E’ impensabile che una qualsiasi testata seria possa vivere (e quindi produrre servizi giornalistici e fotogiornalistici di qualità) contando solo sulle entrate derivanti dalle vendite. Il caso più emblematico è quello della rivista Life, il cui primo numero uscì nel 1936 con una tiratura di 400.000 copie, che alla fine della sua esistenza come settimanale tirava 8 milioni di copie. Dal punto di vista delle vendite un successo senza precedenti, ma fu proprio la mancanza di inserzionisti, o meglio il passaggio degli inserzionisti dalla carta stampata alla televisione, a condannare la rivista a morte precoce.

In parole povere per finanziare e commissionare inchieste e reportage l’editoria ha bisogno dei soldi derivanti dalla pubblicità. In parole ancora più brutali: minore pubblicità sulle riviste corrisponde non solo a minore lavoro per i fotogiornalisti che vi collaborano, ma anche a una diminuzione della qualità delle immagini (ovviamente se le disponibilità economiche sono esigue ci si accontenta di prodotti che costano poco, ma che sono anche più scadenti).

Certo è che i costi di produzione dei servizi fotogiornalistici sono oggettivamente cari.

Ancora più certo è che motivazioni di carattere storico e culturale impediscono alle redazioni italiane di raggiungere gli standard professionali internazionali.

Da tempo andiamo dicendo che la qualità dei prodotti editoriali italiani è inferiore a quella di quasi tutti gli altri paesi occidentali; da parecchio sosteniamo che l’uso della fotografia - e soprattutto dei fotografi - nelle redazioni italiane è limitata e al di sotto delle potenzialità professionali.

Se ciò avviene è anche – ribadiamo, anche, ma non solo - per una mancanza di entrate derivanti dalla pubblicità. E’ questo uno dei problemi dell’editoria e di rimando anche del fotogiornalismo italiano: come scrive la Repubblica "Il 56% della pubblicità va alle emittenti tv, mentre appena il 36,8% resta alla carta stampata, caso unico in Europa." Caso unico e anomalo almeno finchè gli inserzionisti non invertiranno la tendenza. E non lo faranno se il legislatore non darà loro strumenti adeguati e convenienti, imponendo limiti precisi e non aggirabili agli investimenti pubblicitari televisivi. C’erano ben pochi cambiamenti in cui sperare finchè le leggi venivano fatte dai proprietari delle reti televisive, vedremo il futuro cosa ci porterà.
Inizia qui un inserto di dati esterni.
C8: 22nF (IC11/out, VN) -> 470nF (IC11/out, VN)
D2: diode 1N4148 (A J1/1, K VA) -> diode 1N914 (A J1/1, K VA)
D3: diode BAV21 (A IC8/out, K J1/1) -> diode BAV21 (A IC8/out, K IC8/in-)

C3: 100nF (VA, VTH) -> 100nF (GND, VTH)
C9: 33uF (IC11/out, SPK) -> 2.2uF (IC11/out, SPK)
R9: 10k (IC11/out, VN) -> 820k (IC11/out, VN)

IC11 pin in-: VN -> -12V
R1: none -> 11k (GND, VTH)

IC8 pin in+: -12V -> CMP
Detto questo appare ben strano che gli editori definiscano confortante e positivo lo stato di salute delle loro testate, significa che nelle loro considerazioni stanno privilegiando i dati relativi alle vendite rispetto a quelli del mercato pubblicitario, ma abbiamo visto quanto questo sia insufficiente e sconsiderato. Se avessero semplicemente letto le cifre relative agli altri paesi avrebbero visto che negli Stati Uniti il 42,6% degli inserzionisti si rivolge all’editoria e il 35,1% alla tv; in Francia il 47,9% all’editoria e il 31,5% alla tv; in Germania il 65,6% all’editoria e il 24,2% alla tv; ecc ecc.
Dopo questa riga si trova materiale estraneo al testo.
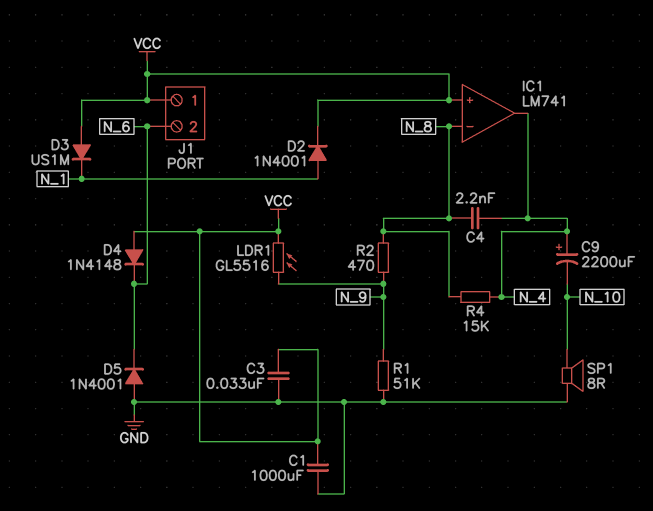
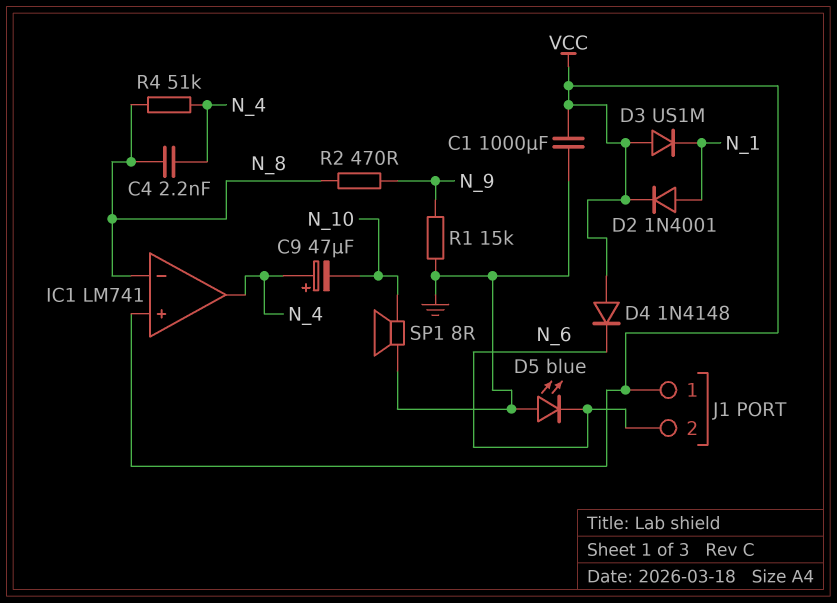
C3: 33nF (GND, VCC) -> none
C9: 2200uF (plus N_4, minus N_10) -> 47uF (plus N_4, minus N_10)
D5: diode 1N4001 (A GND, K N_6) -> LED blue (A GND, K N_6)
LDR1: GL5516 (N_9, VCC) -> none
R1: 51k (GND, N_9) -> 15k (GND, N_9)
R4: 15k (N_4, N_8) -> 51k (N_4, N_8)

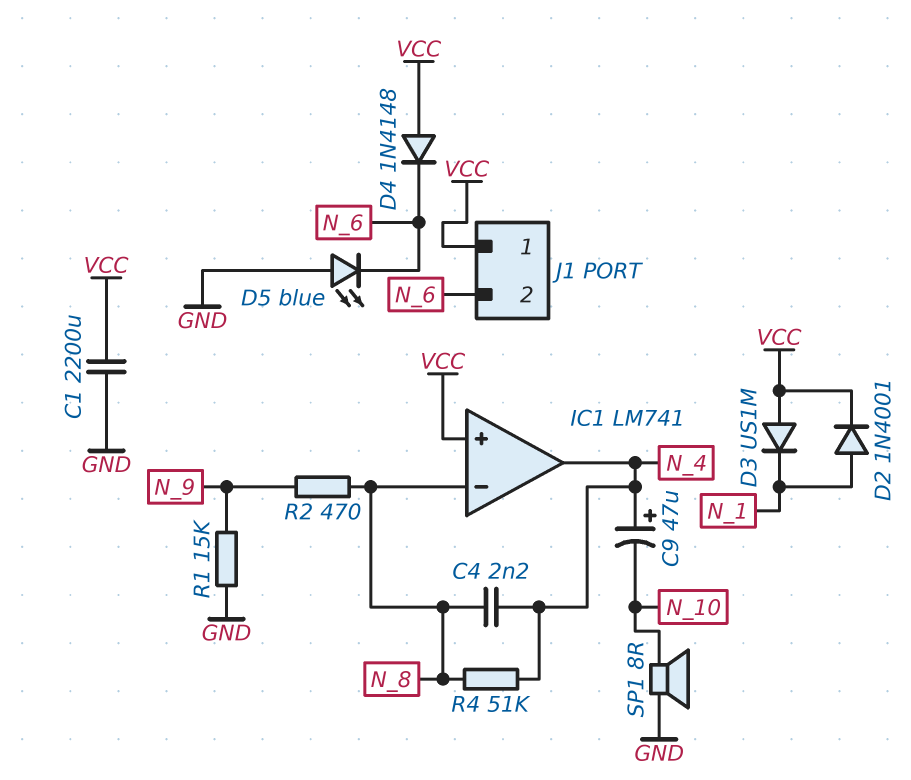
C1: 1000uF (GND, VCC) -> 2200uF (GND, VCC)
Come possiamo pretendere un miglioramento qualitativo delle testate italiane se gli editori vedono il bicchiere mezzo pieno, anzi pieno per un terzo e non vedono i due terzi vuoti?

Inoltre.

Ovviamente ed evidentemente questa situazione stimola atteggiamenti scorretti. Ad esempio quelli di direttori ed editori che - pur di mantenere e coccolare i pochi e/o piccoli inserzionisti che hanno - non esitano a vendere pubblicità non troppo occulte nascoste negli spazi che dovrebbero essere di informazione e non publiredazionali, oppure esitano a condurre inchieste o reportage che potrebbero essere sgraditi ai graditissimi ospiti.

Su questi episodi è più volte intervenuto l’Ordine dei Giornalisti, ma senza comminare sanzioni esemplari (quando invece certi casi avrebbero meritato ben più del semplice "avvertimento") e così contribuendo a far diventare una prassi quello che in realtà è un imbroglio ai danni del lettore.

Il nocciolo della questione dunque è etico e deontologico. Il cronico-culturale-storico-politico atteggiamento degli inserzionisti, che prediligono la tv all’editoria, causa una patologia generale del sistema giornalistico-editoriale. Il problema non sta nella presenza massiccia di pubblicità sulle riviste (magari fosse così per tutte!), ma nell’invasione della pubblicità nell’informazione e nella crescita di pseudo-informazione pubblicitaria.

Su questo occorre maggior controllo e altre regole.